_Assignment 1_. In the summary of the City of Green case below, from what date is late delivery of vacant possession calculated?
_Assignment 2_. Write a continuation of the City of Green case summary below, starting right after its last sentence.

_Document segment_.
* * * * * * *
Developer’s Late Delivery and LAD Claims in Malaysia: City of Green Case (2025)

Summary
- The High Court in 2025 reaffirmed key principles under Malaysia’s Housing Development (Control and Licensing) Act 1966 (HDA) and Schedule H Sale and Purchase Agreements (SPAs).
- Late delivery of vacant possession (VP) is calculated from the date of booking fee, not SPA signing — following PJD Regency Sdn Bhd v Tribunal Tuntutan Pembeli Rumah [2021] 2 CLJ 441.
- Developers may deliver VP with a valid Certificate of Completion and Compliance (CCC) — a partial CCC (Form F1) alone is insufficient.
- Purchasers who have accepted LAD settlements are generally barred from further claims, consistent with Pinpoint Consortium (M) Sdn Bhd v Mammoth Empire Land Sdn Bhd [2020] 10 MLJ 60.
- Developers must still comply with SiFUS and strata title applications, but delays alone may not imply bad faith.
- The case demonstrates the High Court’s balanced approach — protecting homebuyers while recognising developers’ compliance with statutory and contractual duties.
* * * * * * *
_Given entries_.
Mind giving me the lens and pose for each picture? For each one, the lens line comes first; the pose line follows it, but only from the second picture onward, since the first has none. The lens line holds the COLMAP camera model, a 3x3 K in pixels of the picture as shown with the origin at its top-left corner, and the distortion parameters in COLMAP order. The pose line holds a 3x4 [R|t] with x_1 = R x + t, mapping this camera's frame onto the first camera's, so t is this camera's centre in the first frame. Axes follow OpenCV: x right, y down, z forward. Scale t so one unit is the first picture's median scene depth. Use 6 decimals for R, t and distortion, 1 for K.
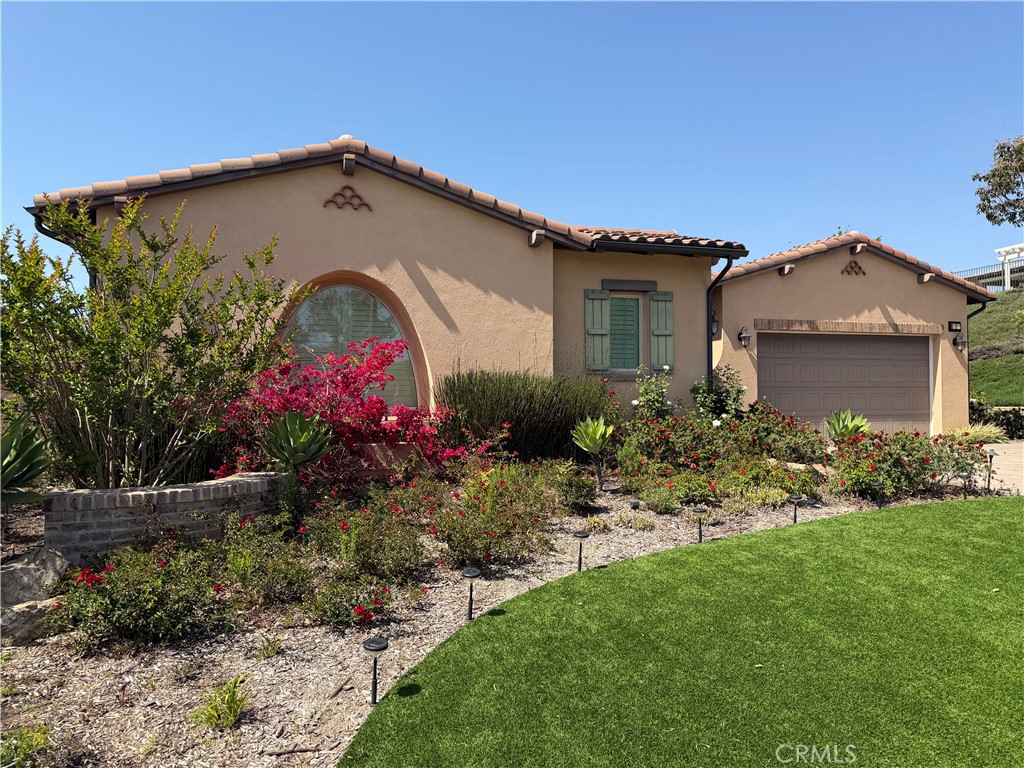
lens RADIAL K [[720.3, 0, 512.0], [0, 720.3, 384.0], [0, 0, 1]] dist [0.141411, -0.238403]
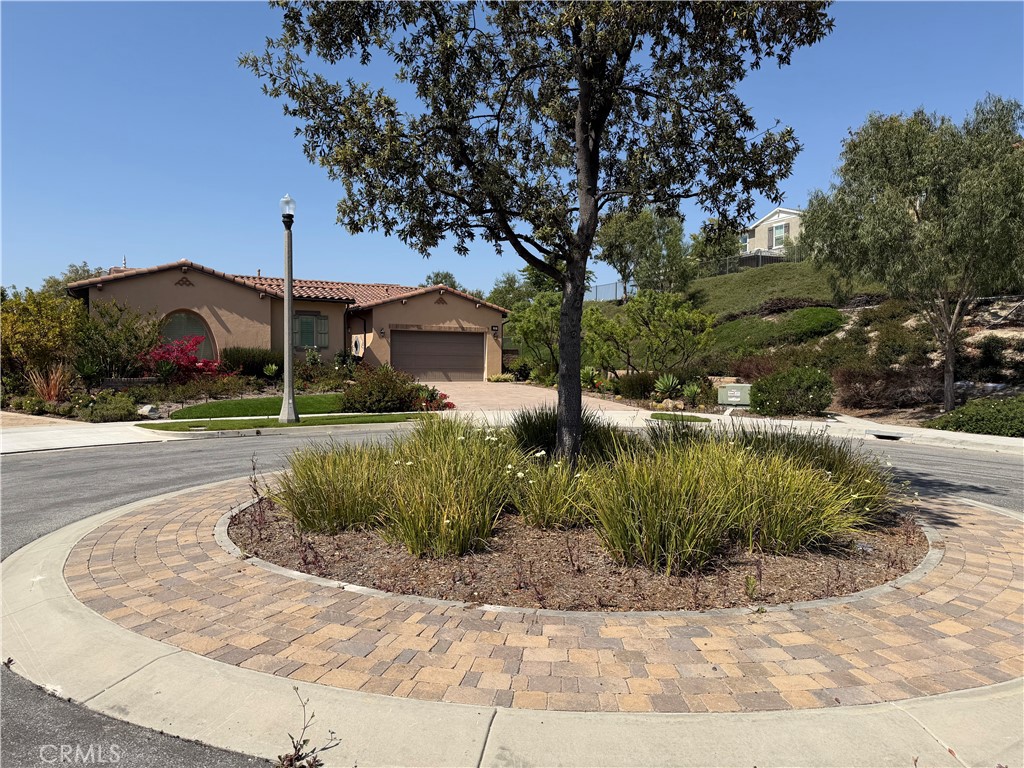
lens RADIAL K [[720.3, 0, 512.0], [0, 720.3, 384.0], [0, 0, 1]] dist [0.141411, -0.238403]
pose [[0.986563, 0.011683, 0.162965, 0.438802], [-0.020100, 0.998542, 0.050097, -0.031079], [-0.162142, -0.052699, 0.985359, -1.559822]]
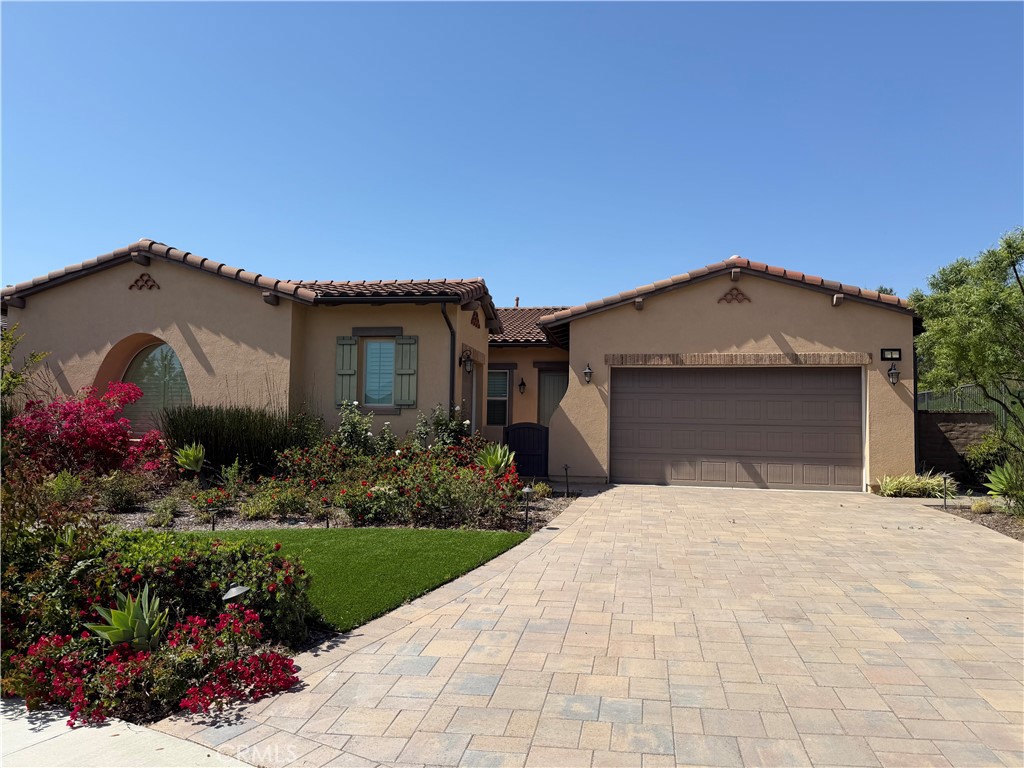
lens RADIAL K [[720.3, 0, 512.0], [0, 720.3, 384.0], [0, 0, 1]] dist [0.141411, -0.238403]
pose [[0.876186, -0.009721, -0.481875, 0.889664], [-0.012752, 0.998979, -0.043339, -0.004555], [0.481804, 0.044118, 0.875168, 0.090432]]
* * * * * * *
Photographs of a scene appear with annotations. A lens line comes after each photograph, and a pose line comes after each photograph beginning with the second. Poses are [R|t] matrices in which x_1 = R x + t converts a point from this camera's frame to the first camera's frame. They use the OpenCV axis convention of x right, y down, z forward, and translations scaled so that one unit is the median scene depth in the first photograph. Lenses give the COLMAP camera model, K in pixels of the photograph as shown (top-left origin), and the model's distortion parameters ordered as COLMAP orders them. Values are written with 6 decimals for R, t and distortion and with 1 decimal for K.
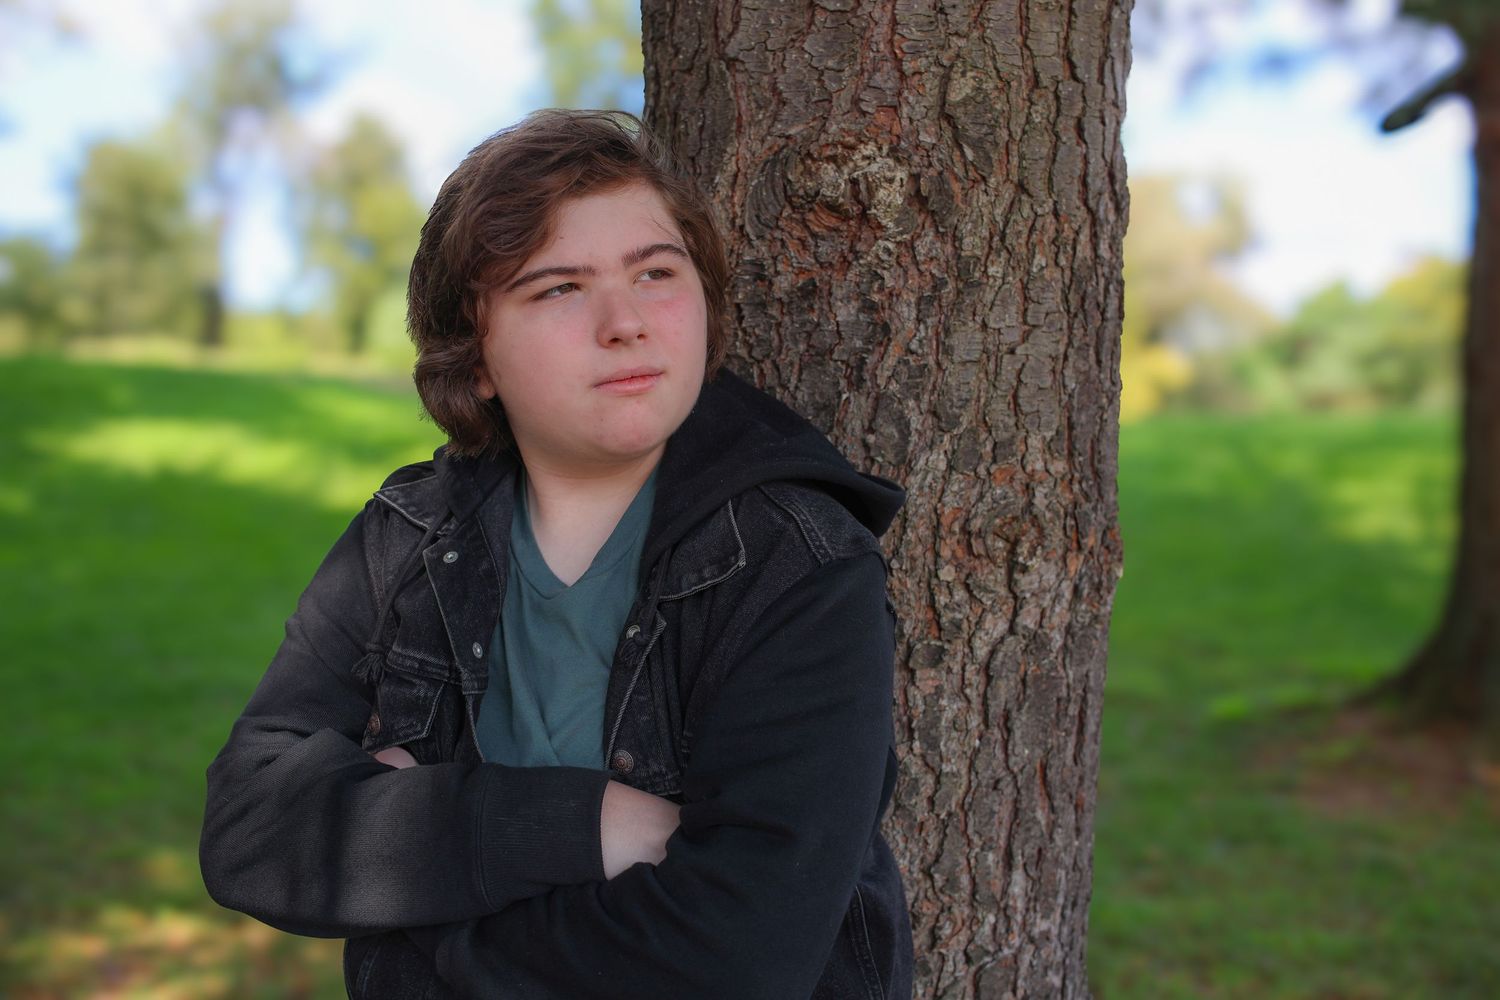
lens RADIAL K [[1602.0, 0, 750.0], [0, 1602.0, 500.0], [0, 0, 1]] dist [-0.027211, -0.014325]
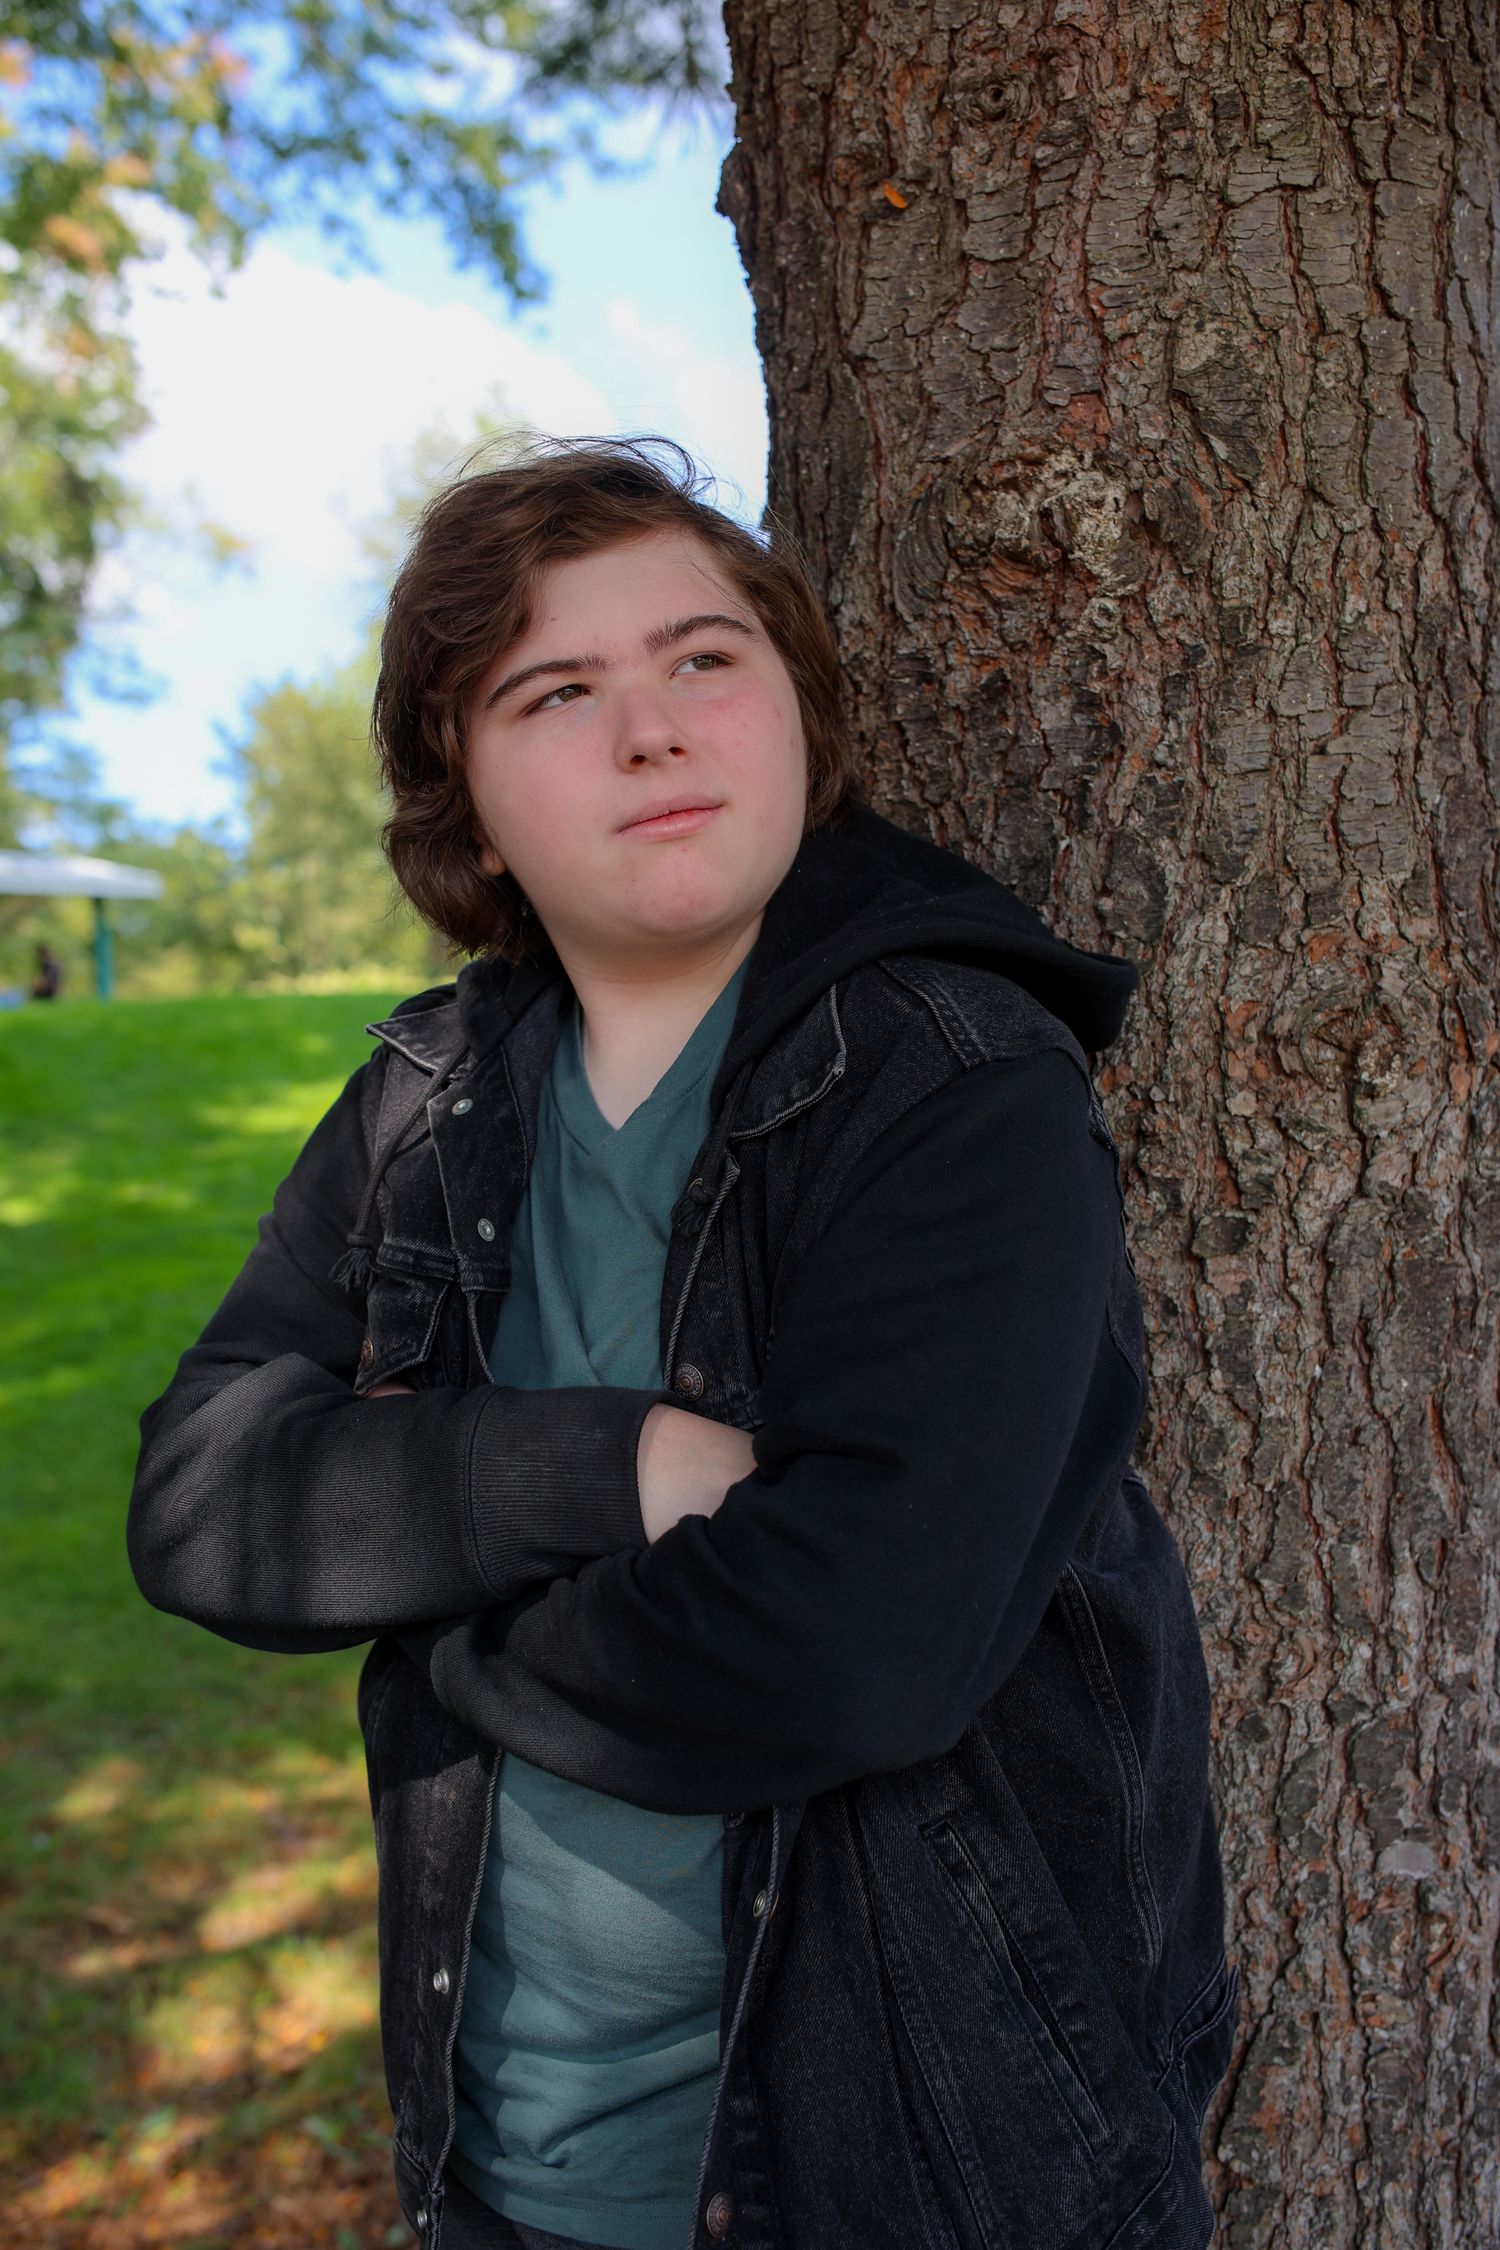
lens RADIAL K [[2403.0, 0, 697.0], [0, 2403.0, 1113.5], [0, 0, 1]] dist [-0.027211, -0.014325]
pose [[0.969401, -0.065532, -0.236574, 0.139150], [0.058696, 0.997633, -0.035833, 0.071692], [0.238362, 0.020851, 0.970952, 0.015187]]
* * * * * * *
_Written answer 1_. From the date of the booking fee, not the date the SPA was signed.

_Written answer 2_.
Introduction
In Malaysia’s rapidly growing property market, disputes over late delivery of condominium units and liquidated ascertained damages (LAD) have become increasingly common. These issues are particularly complex where developments involve multiple phases, stakeholder lawyers, and delays in strata title applications.
In August 2025, the High Court of Malaya at Shah Alam delivered a detailed and significant judgment in Wong Sii Ling & Ors v BJ Homes Development Sdn Bhd & Ors [2025] CLJU 1992 — often referred to as the City of Green Case. The decision provides vital clarification on the legal rights and obligations of developers, homebuyers, and stakeholder solicitors under the Housing Development (Control and Licensing) Act 1966 (HDA) and Housing Development (Control and Licensing) Regulations 1989 (HDR).
For both developers and purchasers, this judgment is a timely reminder that clarity, documentation, and compliance remain crucial in housing development projects.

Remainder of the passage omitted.